Arnold D L, Campagnolo D, Panitch H, Bar-Or A, Dunn J, Freedman M S, Gazda S K, Vollmer T
NeuroRx Research, 3605 University Street, Suite 4, Montreal, Quebec Canada.
J Neurol. 2008 Oct;255(10):1473-8. doi: 10.1007/s00415-008-0911-x. Epub 2008 Oct 7.
Glatiramer acetate (GA) therapy following brief, low-dose induction with mitoxantrone was safe and more effective than GA alone in suppressing inflammatory disease activity, as determined by a significant reduction in gadolinium (Gd)- enhancing MRI lesions, in a 15- month, randomized, single-blind study of relapsing-remitting multiple sclerosis (RRMS) patients.
To determine whether effects on MRI markers of disease burden and tissue damage support and extend data on the benefits of mitoxantrone induction therapy before initiation of long-term GA therapy.
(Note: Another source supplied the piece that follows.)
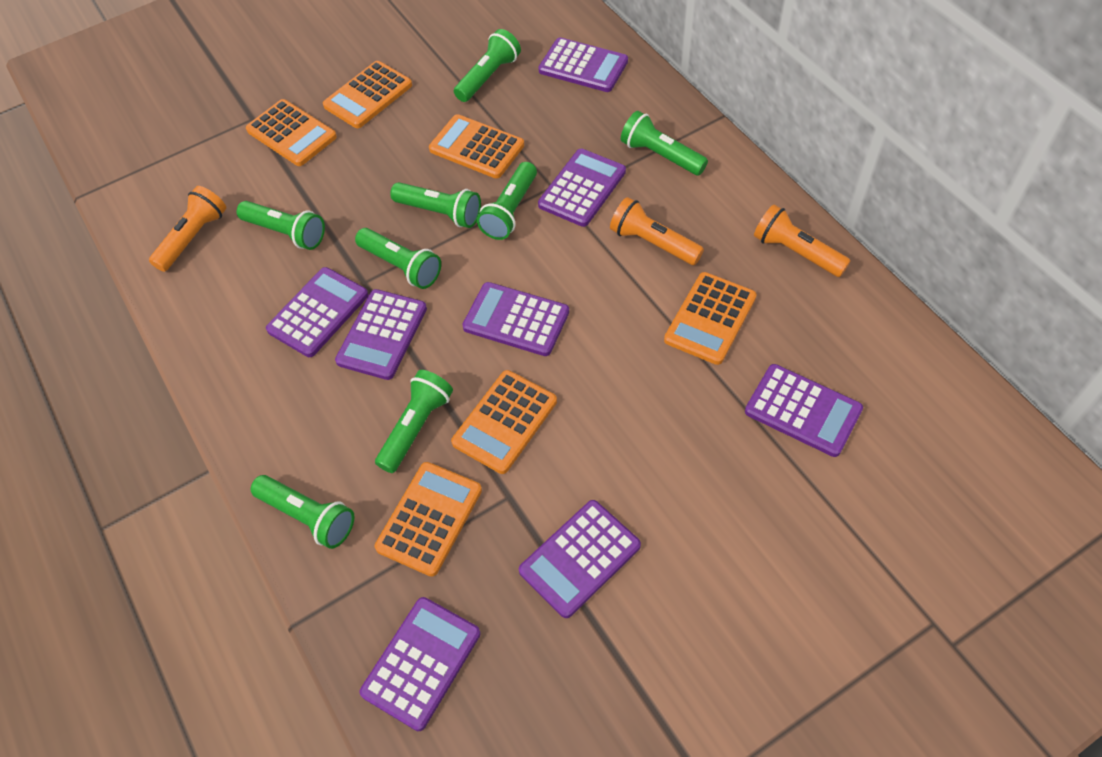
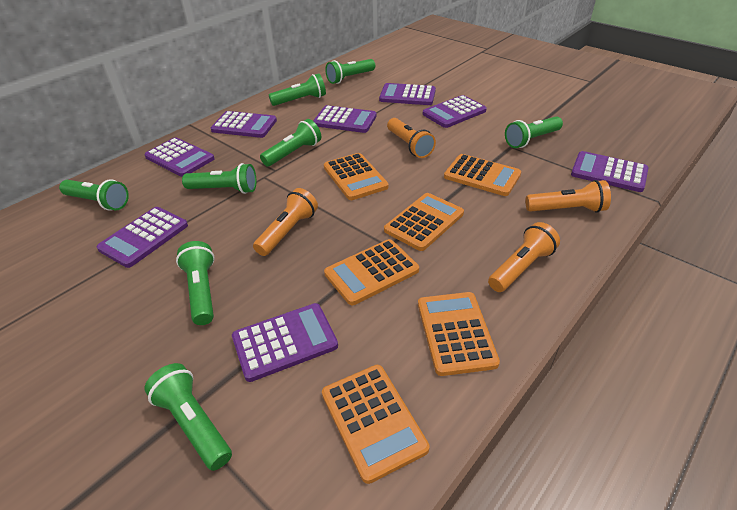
orange flashlight: [149,186,226,272] [610,197,704,265] [754,204,851,277] = 3 -> [253,188,318,256] [387,118,436,158] [488,222,560,292] [525,180,611,213] = 4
DESIGN/METHODS: 40 RRMS patients, aged 18 to 55 years, with 1-15 Gd-enhancing lesions on screening MRI and EDSS score 0-6.5 were randomized to receive GA (20 mg/d SC), starting 2 weeks after the last of 3 monthly mitoxantrone infusions (36 mg/m2 total; n = 21), or to GA alone (20 mg/d SC; n = 19), for a total of 15 months. MRIs were obtained at baseline and months 6, 9, 12, and 15.
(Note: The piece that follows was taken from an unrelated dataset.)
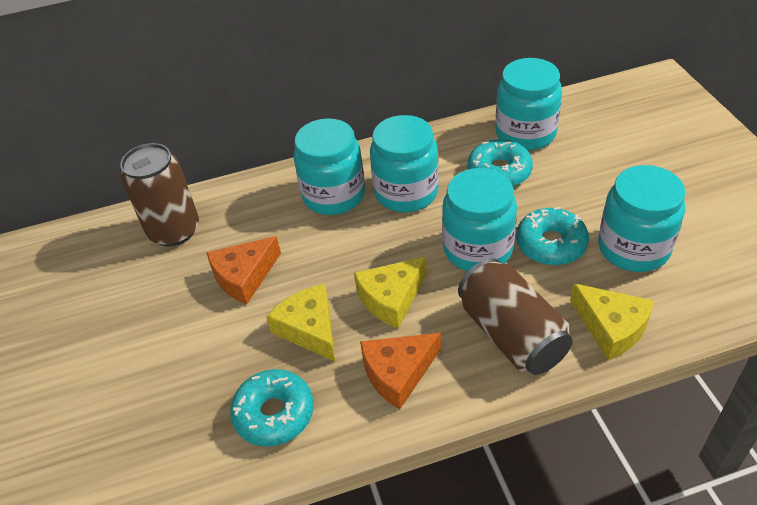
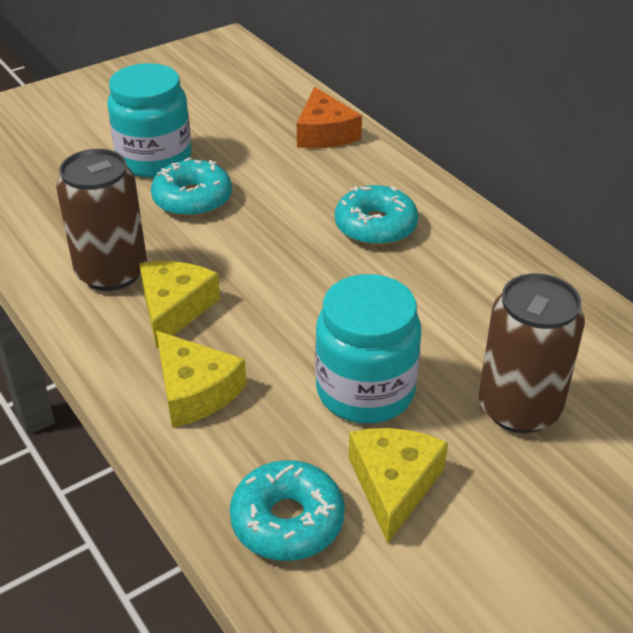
orange cheese: [206,236,281,304] [360,333,441,409] = 2 -> [297,87,362,148] = 1
turquoise jar: [293,118,365,215] [370,115,439,212] [442,168,517,271] [496,58,562,151] [598,165,685,272] = 5 -> [107,63,192,177] [315,274,421,424] = 2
At baseline, mean (+/- SD) age was 37.2 +/- 9.7 years; disease duration, 3.5 +/- 4.8 years; EDSS score, 2.3 +/- 1.1; and number of Gd-enhancing lesions, 3.75 +/- 3.95. Reductions in Gd-enhancing lesions (RR = 0.30, 95 % CI, 0.11-0.86, p = 0.0147) and relapse activity favoring mitoxantrone- GA were accompanied by significant differences in changes in T2w lesion volume (p = 0.0139), T1w hypointense lesion volume (p = 0.0303), and proportion of Gdenhancing lesions that evolved into black holes (p = 0.0023) compared with GA alone.
Longterm continuous GA after brief, low-dose mitoxantrone induction is safe and more effective than GA alone. A trend toward decreased clinical disease activity was accompanied by major effects on MRI measures of disease burden and severe tissue injury.
在一项针对复发缓解型多发性硬化症(RRMS)患者的为期15个月的随机单盲研究中,与单独使用醋酸格拉替雷(GA)相比,先用米托蒽醌进行短期、低剂量诱导治疗后再使用GA治疗,在抑制炎症性疾病活动方面更安全且更有效,这可通过钆(Gd)增强磁共振成像(MRI)病灶显著减少来确定。
确定对疾病负担和组织损伤的MRI标志物的影响是否支持并扩展关于在开始长期GA治疗之前进行米托蒽醌诱导治疗益处的数据。
设计/方法:40例年龄在18至55岁之间、筛查MRI上有1 - 15个Gd增强病灶且扩展残疾状态量表(EDSS)评分在0 - 6.5之间的RRMS患者被随机分组,在3次每月一次的米托蒽醌输注(总量36 mg/m²)中的最后一次输注后2周开始接受GA(20 mg/d皮下注射)(n = 21),或单独接受GA(20 mg/d皮下注射)(n = 19),共治疗15个月。在基线以及第6、9、12和15个月时进行MRI检查。
在基线时,平均(±标准差)年龄为37.2 ± 9.7岁;疾病持续时间为3.5 ± 4.8年;EDSS评分为2.3 ± 1.1;Gd增强病灶数量为3.75 ± 3.95个。与单独使用GA相比,Gd增强病灶减少(相对风险[RR] = 0.30,95%置信区间[CI],0.11 - 0.86,p = 0.0147)以及复发活动更有利于米托蒽醌联合GA治疗,同时在T2加权病灶体积变化(p = 0.0139)、T1加权低信号病灶体积变化(p = 0.0303)以及演变成黑洞的Gd增强病灶比例变化(p = 0.0023)方面存在显著差异。
在短期、低剂量米托蒽醌诱导后长期持续使用GA是安全的,且比单独使用GA更有效。临床疾病活动度降低的趋势伴随着对疾病负担和严重组织损伤的MRI测量指标产生主要影响。